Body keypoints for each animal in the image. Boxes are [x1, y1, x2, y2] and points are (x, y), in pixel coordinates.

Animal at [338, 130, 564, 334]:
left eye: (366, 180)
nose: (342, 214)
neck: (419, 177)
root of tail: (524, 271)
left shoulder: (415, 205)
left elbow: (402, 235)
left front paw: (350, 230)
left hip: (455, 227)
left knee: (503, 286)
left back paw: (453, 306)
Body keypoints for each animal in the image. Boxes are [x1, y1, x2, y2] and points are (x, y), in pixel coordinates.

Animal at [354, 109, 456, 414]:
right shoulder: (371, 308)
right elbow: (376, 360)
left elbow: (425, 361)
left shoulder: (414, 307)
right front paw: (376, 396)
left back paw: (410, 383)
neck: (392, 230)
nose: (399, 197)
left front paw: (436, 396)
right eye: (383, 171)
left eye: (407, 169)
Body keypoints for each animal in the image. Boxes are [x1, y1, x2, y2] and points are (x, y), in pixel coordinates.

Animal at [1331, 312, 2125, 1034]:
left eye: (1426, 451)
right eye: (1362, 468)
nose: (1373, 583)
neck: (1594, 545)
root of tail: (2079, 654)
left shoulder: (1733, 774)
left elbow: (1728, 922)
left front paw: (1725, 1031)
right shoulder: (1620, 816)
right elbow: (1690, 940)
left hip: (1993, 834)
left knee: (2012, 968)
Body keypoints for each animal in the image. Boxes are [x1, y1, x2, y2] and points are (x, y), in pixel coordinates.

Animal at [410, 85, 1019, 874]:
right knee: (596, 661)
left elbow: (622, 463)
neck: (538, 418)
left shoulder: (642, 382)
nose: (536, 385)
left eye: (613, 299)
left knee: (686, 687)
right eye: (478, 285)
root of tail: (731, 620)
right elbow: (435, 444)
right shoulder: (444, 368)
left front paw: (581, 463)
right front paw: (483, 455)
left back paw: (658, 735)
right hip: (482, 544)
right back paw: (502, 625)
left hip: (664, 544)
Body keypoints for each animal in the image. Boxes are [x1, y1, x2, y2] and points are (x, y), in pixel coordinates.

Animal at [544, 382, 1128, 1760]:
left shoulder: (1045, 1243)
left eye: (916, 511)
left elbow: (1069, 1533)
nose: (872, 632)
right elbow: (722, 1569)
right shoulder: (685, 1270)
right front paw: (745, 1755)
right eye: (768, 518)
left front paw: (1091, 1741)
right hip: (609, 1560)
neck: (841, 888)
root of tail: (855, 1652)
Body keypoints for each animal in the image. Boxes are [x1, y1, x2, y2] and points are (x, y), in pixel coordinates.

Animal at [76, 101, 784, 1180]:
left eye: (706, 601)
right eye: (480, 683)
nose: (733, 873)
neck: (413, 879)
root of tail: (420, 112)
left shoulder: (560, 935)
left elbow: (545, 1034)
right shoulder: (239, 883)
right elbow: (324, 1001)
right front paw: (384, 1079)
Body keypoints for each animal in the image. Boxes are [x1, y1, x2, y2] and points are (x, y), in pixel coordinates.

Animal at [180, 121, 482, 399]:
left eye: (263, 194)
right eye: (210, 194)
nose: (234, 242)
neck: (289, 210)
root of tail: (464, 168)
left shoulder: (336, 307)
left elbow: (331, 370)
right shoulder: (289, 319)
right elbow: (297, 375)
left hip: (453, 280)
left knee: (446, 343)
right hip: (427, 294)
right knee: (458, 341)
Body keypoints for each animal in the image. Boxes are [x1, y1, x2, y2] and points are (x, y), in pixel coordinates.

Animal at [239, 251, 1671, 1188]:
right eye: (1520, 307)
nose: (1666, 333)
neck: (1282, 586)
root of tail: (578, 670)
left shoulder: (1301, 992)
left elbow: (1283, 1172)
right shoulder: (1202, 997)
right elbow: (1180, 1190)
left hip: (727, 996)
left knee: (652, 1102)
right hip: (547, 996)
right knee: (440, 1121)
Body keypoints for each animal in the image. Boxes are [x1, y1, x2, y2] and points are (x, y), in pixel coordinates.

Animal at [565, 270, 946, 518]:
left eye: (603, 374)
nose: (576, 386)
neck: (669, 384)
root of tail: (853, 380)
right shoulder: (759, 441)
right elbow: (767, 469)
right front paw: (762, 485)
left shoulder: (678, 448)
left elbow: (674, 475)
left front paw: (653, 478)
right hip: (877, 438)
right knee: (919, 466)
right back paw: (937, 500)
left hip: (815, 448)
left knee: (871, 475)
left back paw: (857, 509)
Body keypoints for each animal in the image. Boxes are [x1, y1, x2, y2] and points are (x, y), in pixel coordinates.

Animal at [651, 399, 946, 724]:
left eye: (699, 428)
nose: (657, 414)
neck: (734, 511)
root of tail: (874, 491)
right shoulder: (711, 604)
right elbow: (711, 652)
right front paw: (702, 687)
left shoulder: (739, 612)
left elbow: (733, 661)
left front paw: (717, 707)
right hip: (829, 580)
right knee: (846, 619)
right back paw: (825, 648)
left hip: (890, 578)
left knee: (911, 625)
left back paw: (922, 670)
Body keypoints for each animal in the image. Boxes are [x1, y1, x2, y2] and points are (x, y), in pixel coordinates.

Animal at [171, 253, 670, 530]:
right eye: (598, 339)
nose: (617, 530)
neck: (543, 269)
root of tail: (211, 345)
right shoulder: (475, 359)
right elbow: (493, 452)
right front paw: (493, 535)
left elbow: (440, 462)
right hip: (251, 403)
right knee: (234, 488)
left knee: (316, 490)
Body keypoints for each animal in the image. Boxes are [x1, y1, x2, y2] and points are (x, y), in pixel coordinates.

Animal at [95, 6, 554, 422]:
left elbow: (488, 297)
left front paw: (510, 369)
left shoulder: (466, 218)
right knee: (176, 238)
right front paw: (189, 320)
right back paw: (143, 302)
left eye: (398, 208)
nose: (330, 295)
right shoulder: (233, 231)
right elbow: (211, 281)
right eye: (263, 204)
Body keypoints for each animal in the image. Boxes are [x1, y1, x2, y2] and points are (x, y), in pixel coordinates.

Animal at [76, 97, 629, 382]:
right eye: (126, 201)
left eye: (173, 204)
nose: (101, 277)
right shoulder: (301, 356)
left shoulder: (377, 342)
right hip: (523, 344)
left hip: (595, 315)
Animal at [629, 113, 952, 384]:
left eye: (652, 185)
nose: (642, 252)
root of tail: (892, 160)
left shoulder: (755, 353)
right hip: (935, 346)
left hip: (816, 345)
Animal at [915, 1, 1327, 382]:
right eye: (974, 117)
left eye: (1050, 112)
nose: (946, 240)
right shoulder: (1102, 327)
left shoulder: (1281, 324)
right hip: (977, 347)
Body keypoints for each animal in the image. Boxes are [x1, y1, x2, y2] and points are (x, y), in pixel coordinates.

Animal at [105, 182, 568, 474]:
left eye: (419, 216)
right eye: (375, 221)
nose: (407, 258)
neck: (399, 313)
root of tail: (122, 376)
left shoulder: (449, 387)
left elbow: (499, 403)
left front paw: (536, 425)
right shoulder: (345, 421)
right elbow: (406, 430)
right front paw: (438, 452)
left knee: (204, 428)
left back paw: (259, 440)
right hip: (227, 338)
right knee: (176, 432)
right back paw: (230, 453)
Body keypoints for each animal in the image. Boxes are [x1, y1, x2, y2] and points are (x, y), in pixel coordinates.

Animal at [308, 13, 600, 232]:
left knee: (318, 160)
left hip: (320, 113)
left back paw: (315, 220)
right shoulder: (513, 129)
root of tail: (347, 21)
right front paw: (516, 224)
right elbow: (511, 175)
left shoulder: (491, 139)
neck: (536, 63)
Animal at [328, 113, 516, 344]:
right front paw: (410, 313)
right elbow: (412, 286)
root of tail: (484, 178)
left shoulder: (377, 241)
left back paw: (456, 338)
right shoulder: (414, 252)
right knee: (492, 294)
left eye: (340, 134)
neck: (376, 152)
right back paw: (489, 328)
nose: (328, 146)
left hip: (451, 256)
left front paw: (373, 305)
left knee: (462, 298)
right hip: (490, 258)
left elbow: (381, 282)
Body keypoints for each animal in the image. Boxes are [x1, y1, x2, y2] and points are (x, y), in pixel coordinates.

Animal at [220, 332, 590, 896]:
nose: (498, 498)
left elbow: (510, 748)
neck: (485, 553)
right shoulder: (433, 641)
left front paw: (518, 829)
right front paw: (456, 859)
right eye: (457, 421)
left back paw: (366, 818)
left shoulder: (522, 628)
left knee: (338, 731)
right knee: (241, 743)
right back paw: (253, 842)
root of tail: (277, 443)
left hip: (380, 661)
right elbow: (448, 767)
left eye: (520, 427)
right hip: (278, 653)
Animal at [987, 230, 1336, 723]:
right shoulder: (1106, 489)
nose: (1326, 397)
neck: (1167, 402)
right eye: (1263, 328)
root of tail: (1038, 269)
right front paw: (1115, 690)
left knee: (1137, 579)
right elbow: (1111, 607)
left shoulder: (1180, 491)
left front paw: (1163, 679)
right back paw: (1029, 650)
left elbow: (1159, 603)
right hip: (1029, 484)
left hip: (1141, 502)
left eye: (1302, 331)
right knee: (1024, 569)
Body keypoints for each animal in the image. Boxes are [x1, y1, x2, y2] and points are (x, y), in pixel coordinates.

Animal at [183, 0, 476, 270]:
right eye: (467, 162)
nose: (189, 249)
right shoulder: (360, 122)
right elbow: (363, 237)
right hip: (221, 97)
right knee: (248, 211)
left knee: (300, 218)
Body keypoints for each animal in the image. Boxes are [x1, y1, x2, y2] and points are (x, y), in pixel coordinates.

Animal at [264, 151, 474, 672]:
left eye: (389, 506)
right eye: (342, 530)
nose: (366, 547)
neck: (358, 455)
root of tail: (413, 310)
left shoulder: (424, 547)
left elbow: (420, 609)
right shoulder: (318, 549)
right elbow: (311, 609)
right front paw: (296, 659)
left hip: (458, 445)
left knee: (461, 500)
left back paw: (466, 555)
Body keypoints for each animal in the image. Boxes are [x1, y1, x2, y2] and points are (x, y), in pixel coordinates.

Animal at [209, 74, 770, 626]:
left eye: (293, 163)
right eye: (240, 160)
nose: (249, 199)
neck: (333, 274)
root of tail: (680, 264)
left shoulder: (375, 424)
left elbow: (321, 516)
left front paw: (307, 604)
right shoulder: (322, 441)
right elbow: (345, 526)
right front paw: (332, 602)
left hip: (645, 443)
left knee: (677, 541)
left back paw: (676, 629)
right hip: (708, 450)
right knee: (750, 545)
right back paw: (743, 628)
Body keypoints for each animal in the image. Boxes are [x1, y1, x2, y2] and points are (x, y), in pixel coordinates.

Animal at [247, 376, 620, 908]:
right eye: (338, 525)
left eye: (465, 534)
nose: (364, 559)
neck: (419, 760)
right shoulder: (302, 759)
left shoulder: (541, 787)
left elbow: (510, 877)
------
#### PROBLEM TO WORK ON
What are the lines, exactly as written above, from the line with "nose: (342, 214)" to the line with "left elbow: (425, 361)", both included? Output only those.

#### REPLY TO THE TASK
nose: (342, 214)
neck: (419, 177)
root of tail: (524, 271)
left shoulder: (415, 205)
left elbow: (402, 235)
left front paw: (350, 230)
left hip: (455, 227)
left knee: (503, 286)
left back paw: (453, 306)
Body keypoints for each animal in the image. Boxes are [x1, y1, x2, y2] and points are (x, y), in pixel coordinates.

Animal at [354, 109, 456, 414]:
right shoulder: (371, 308)
right elbow: (376, 360)
left elbow: (425, 361)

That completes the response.